On the other hand, some items which ranked very high (Listening to someone explain how something works and finding you do not understand - fourth on list, Using a machine that you have never used before - sixth on list) suggest that there is a psychic as well as a physical component to technophobia. This is further supported by the fact that 10-20% of a sophisticated group of subjects admitted to some fear in such apparently innocuous situations as Making a long-distance telephone call, Using an electric can-opener, Replacing a light bulb, Getting cigarettes from a vending machine (ranked 41, 42, 43, 45). There is little doubt that technophobia is wide-spread; that a class on "machines without anxiety" would be well-attended.

Many of us are exhilerated by this recent spate of new information machines, which promise to transform our society. We technophiles are surfing on the wave of the future. Hang ten - here comes the Third Wave. However, I would like to say a word for those of us who are terrified, those of us for whom the machines are a threat rather than a promise - the technophobes. We are all on the same surf-board, so to speak. Electronic technology is sweeping us, technophiles and technophobes alike, willy-nilly, toward some uncertain future.

Technophobes can not simply be dismissed as "latter-day Luddites". Underlying their fear are many legitimate concerns about technology. There is appropriate anti-technology too. We cannot simply assume the technological imperative - invention is the mother of necessity. We cannot simply continue to make better and better mouse-traps and sell them to the mice. It is time to squeak up.
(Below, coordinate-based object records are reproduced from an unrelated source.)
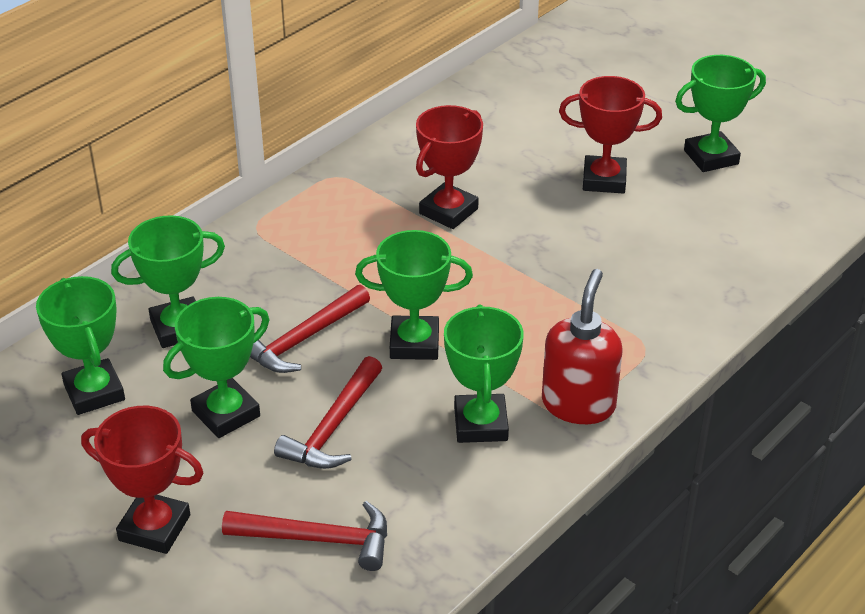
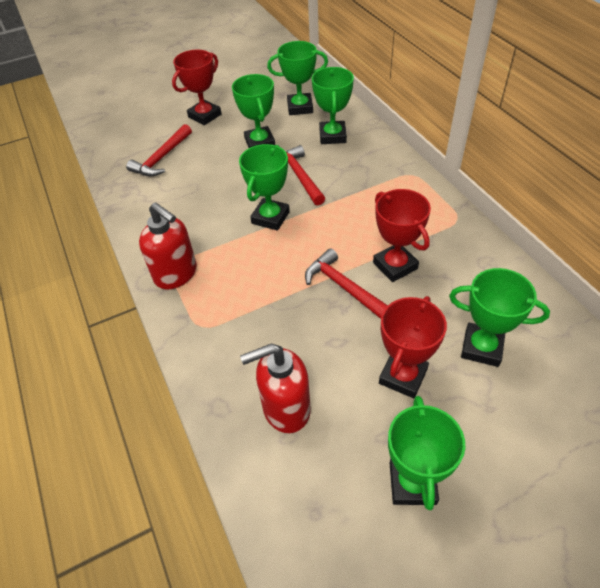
camera: 115 degrees right, 10 degrees up
red hammer [274,356,382,469] -> red hammer moved to [305,248,388,319]
green trophy [444,305,524,443] -> green trophy moved to [449,268,550,367]
none -> red soap dispenser [240,343,311,433]

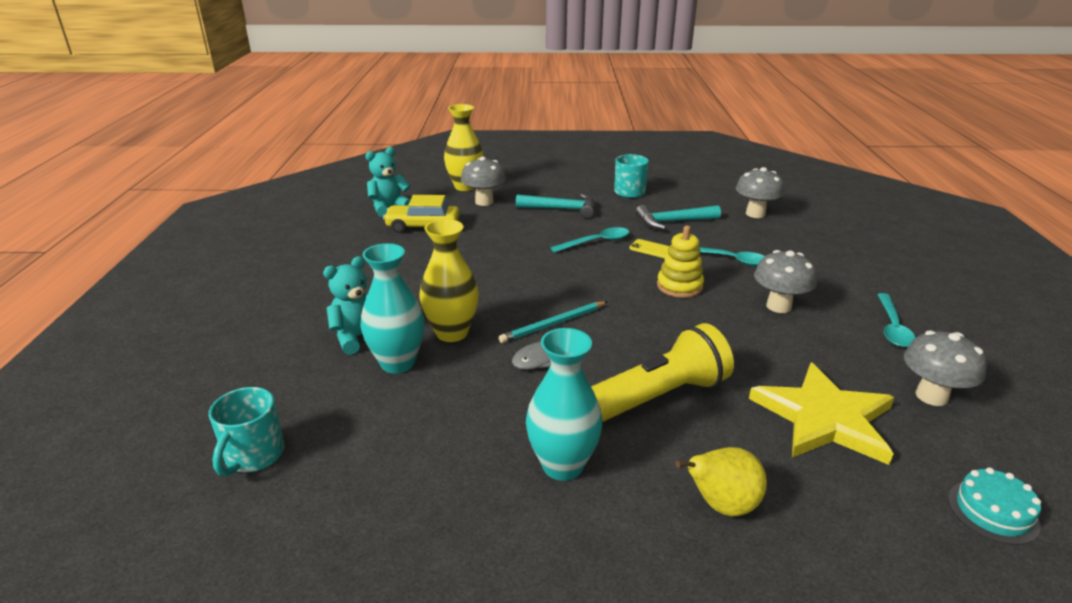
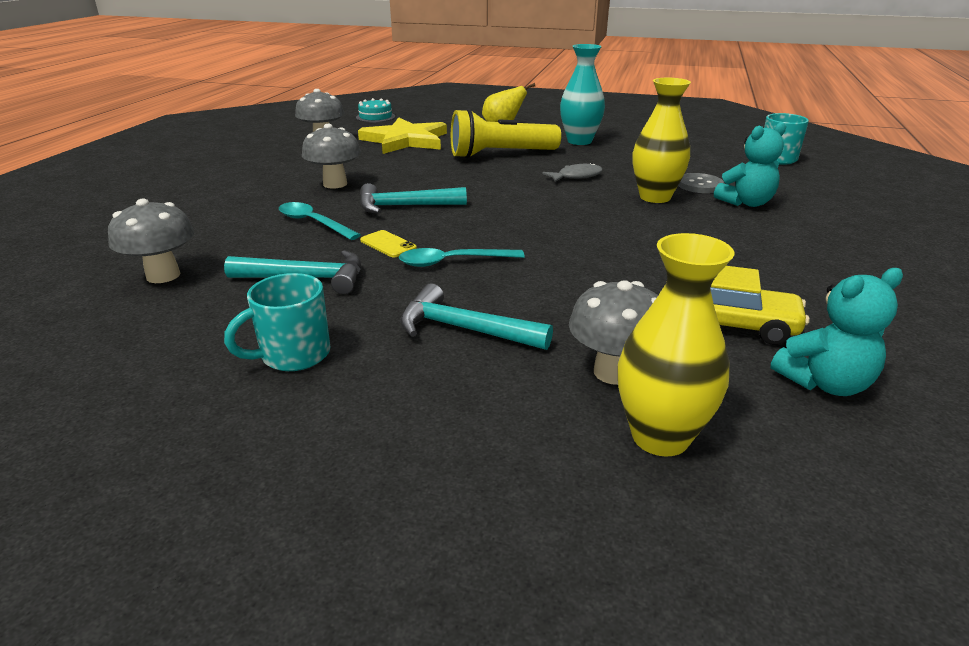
camera: 165 degrees left, 0 degrees up
turquoise vase [360,243,424,373] -> grey button [678,173,724,193]
turquoise pencil [499,301,607,343] -> none
yellow stacking toy [657,226,704,298] -> turquoise hammer [360,183,467,214]
turquoise spoon [877,293,916,347] -> none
Marshall McLuhan predicted, just before his death, that the 1980s would be characterized by massive resistance to new technology by a future-shocked public which would finally say enough to on-rushing technology.5 We are only halfway clever if we continue to develop more and more wonderful machines without considering the people who will use them.



3   R. M. Suinn, The MARS: A measure of mathematics anxiety: Psychometric data. Journal of Clinical Psychology, July 1972, 28 (3), Pages 373-375.

4   W. Lambert Gardiner, A study of attitudes toward new communication technologies. Information Society Program, Paper No. 1-14. Montreal: GAMMA, April 1982.

5   Marshall McLuhan. MacLean's, 7 January 1980, Pages 32-33.